Having to work classes around practice times almost makes it impossible to accomplish a four-year graduation plan. Isn’t that the main goal of a student athlete, to graduate when you’re supposed to, while being able to enjoy the sport you love? It’s not fair if you ask me.
The most flawed situation of the different divisions’ benefits within the NCAA is definitely the health aspect. For instance, if a Division III student athlete needs to go see a doctor about a torn ACL that occurred during a game, everything is covered by the school down to the visit itself, the X-ray and possibly the MRI. Now take a Division III student athlete and put them in this position and you will see that nothing is covered by the school.
Hypothetically, these two athletes had the same injury within a school competition, why should one be covered and not the other?
Max Price is on the California Lutheran University baseball team and is a transfer from Moorehead State University, which is Division I school. Price has had injuries at his previous school as well as Cal Lutheran.
“At Moorehead the school’s insurance paid for all of my surgery, doctor visits and rehabilitation I needed but unfortunately here at CLU, I have to pay for the doctors visits,” Price said.

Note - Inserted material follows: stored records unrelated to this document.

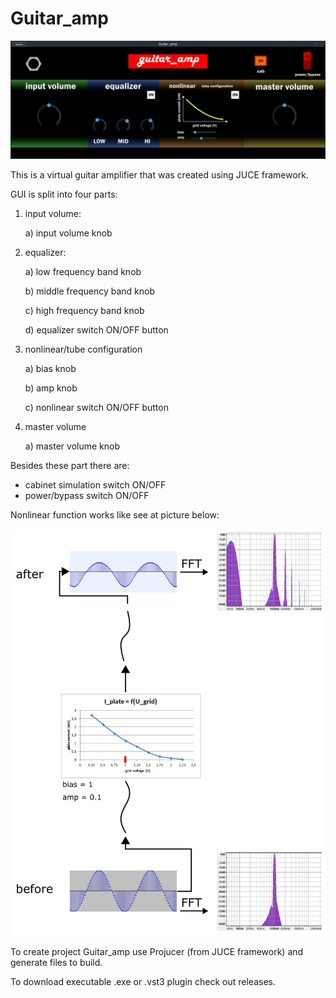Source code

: # Guitar_amp

![alt](<Docs/Images/guitar_amp_image.jpg>)

This is a virtual guitar amplifier that was created using JUCE framework. 

GUI is split into four parts:

1. input volume:

   a) input volume knob

2. equalizer:

   a) low frequency band knob

   b) middle frequency band knob

   c) high frequency band knob

   d) equalizer switch ON/OFF button

3. nonlinear/tube configuration

   a) bias knob

   b) amp knob

   c) nonlinear switch ON/OFF button

4. master volume

   a) master volume knob
   

Besides these part there are:

- cabinet simulation switch ON/OFF
- power/bypass switch ON/OFF



Nonlinear function works like see at picture below:

![alt](<Docs/Images/nonlinear.jpg>)


To create project Guitar_amp use Projucer (from JUCE framework) and generate files to build.

To download executable .exe or .vst3 plugin check out releases.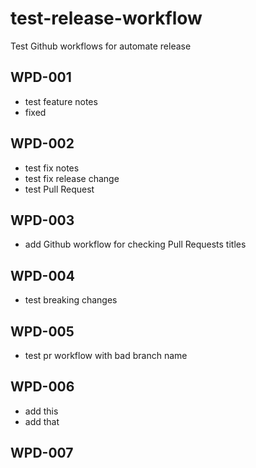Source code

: # test-release-workflow

Test Github workflows for automate release

## WPD-001

- test feature notes
- fixed

## WPD-002

- test fix notes
- test fix release change
- test Pull Request

## WPD-003

- add Github workflow for checking Pull Requests titles

## WPD-004

- test breaking changes

## WPD-005

- test pr workflow with bad branch name

## WPD-006

- add this
- add that

## WPD-007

Visits to the doctors are never cheap. Even if you have great insurance you still will probably have a co-pay. With this being said, it is not fair the NCAA won’t take complete care of all of their athletes who injure themselves competing for their school.
Student athletes give up a lot to compete for their schools. I don’t think most of the outside world realizes that they are not only managing school, practices, games, etc but they are also taking on the mental stress of wanting to excel in all of those categories.
The divisions shouldn’t separate that aspect because division III is not less competitive than Division I or II. Even Shmoop’s website said, “DIII student athletes are still competing for a national championship.” So in regards to that, why should they not reap higher benefits from the NCAA?